Manşet

Uşaklı Dilsiz’den UNESCO’ya Tarhana ve Kahvaltı Çağrısı

(ÖZEL HABER) - Süleyman Dilsiz, Türk kahvaltısı, yoğurt ve tarhananın UNESCO kültürel miras listesine girmesi için girişimlerde bulundu.

Uşaklı gastronomi uzmanı ve kitap yazarı Süleyman Dilsiz, Türk mutfağının simgeleri arasında yer alan kahvaltı, yoğurt ve tarhananın UNESCO Somut Olmayan Kültürel Miras Listesi’ne alınması için çalışmalar yürütüyor. Dilsiz, hazırladığı dosyaları Kültür ve Turizm Bakanlığı aracılığıyla UNESCO’ya sunduğunu açıkladı.

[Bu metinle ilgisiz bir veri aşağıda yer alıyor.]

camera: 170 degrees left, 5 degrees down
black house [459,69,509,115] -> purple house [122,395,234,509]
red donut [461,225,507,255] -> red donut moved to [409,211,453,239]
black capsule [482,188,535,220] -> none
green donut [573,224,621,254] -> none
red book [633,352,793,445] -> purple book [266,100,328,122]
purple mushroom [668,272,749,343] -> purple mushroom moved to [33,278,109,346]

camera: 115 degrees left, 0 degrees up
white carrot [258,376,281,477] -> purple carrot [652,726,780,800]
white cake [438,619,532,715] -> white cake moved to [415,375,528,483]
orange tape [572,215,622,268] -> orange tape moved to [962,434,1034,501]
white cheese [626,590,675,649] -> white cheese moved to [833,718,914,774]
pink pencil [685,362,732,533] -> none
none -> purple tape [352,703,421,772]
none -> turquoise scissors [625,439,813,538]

Dilsiz, bugüne kadar pizza, suşi, falafel ve baget ekmeğin listeye girdiğini hatırlatarak, “Bizim değerlerimiz olan Türk kahvaltısı, yoğurt ve tarhana hala bekliyor. Kahvaltı, yalnızca bir öğün değil, muhabbetin ve paylaşımın simgesi. Yoğurt, hem ayran hem cacık hem de tatlılarda yer alarak sofranın bilge üyesi. Tarhana ise yüzyılların emeğiyle Anadolu mutfağının en köklü miraslarından biri. Bu lezzetler yalnızca yemek değil, kültürel kimliğimizin parçası” diye konuştu.

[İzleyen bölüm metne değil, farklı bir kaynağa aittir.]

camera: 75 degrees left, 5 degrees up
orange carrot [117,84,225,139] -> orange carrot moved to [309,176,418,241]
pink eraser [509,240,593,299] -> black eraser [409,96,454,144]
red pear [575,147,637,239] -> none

Başvurular Yıllara Yayılıyor

Gastronomist Dilsiz, 2021 yılında yoğurt, 2024 yılında Türk kahvaltısı ve 2025 Ağustos ayında tarhana için dosyaları Kültür ve Turizm Bakanlığı’na teslim ettiğini, şimdi ise UNESCO’nun Hükümetler Arası Komitesi’nden karar beklediklerini ifade etti.

Kültürel Kalkınma Vurgusu

Türk kahvaltısının sofradaki çeşitliliğiyle bir kültürel buluşma olduğunu dile getiren Dilsiz, “Zeytinle peynir yan yana, reçel ile bal tatlı bir rekabet içinde. Çayın bittiği yerde sohbet kesilir, simit sofranın vazgeçilmezidir. Bu yalnızca karın doyurmak değil, bir yaşam biçimidir. UNESCO’ya girmesi, hem üreticiye hem turizme katkı sağlayacak” dedi.

Tarhana Listede Olmazsa Küsme Var

Dilsiz, tarhananın Anadolu’da asırlardır kış sofralarının vazgeçilmezi olduğunu belirterek, “Tarhana, yazın güneşte kurutulur, kışın sıcacık bir tabak olarak sofralara gelir. Nane ve tereyağıyla birleştiğinde dünyadaki en iyi çorbalarla yarışır. Pizza’yı aldınız, tarhanayı almazsanız sofrada küsmece var” sözleriyle esprili bir çağrıda bulundu.

UNESCO’ya Davet

Dilsiz, UNESCO yetkililerini Türkiye’ye davet ederek, “Bir pazar sabahı soframa buyurun. Yoğurdu kaşıkla, tarhanayı yudumla, kahvaltının muhabbetini çayla yaşa. O zaman göreceksiniz ki bu sofra yalnızca bir menü değil, bir kültür şaheseri” dedi.

Türk mutfağının dünyaya tanıtılmasının kültürel sürdürülebilirlik açısından büyük önem taşıdığını belirten Dilsiz, “Bu başvurular sadece yemek için değil, kültürümüzün geleceğe taşınması içindir. Gastronominin UNESCO elçisi gibi çalışıyorum” ifadelerini kullandı.